• MATERIAL FOR THIS EXERCISE
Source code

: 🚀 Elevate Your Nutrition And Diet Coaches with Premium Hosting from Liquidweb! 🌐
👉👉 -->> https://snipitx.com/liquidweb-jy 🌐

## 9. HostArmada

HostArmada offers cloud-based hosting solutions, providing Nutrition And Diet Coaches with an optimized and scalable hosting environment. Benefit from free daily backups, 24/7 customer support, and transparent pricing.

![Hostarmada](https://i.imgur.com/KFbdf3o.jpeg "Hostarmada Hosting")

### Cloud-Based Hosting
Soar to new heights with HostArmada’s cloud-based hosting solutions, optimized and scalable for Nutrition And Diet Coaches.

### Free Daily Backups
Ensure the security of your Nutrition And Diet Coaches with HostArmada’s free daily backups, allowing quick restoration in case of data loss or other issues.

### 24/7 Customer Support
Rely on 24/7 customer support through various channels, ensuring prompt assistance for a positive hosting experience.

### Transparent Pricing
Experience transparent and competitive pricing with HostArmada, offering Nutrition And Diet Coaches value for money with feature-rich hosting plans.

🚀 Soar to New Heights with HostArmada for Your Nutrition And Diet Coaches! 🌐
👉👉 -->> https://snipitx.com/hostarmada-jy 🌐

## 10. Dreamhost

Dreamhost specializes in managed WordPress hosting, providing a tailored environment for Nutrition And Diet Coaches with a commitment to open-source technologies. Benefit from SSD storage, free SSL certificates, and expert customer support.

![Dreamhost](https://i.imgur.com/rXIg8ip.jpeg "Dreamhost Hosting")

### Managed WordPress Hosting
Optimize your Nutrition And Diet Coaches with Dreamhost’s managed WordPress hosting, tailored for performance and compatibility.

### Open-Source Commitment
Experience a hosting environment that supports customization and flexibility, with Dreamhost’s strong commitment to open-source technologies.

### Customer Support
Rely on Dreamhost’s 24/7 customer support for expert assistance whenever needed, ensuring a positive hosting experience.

• WORK TO COMPLETE
Copy out the records from their first line through the line containing "## 9. HostArmada", inclusive.

• RESULT OF THE EXERCISE
Source code

: 🚀 Elevate Your Nutrition And Diet Coaches with Premium Hosting from Liquidweb! 🌐
👉👉 -->> https://snipitx.com/liquidweb-jy 🌐

## 9. HostArmada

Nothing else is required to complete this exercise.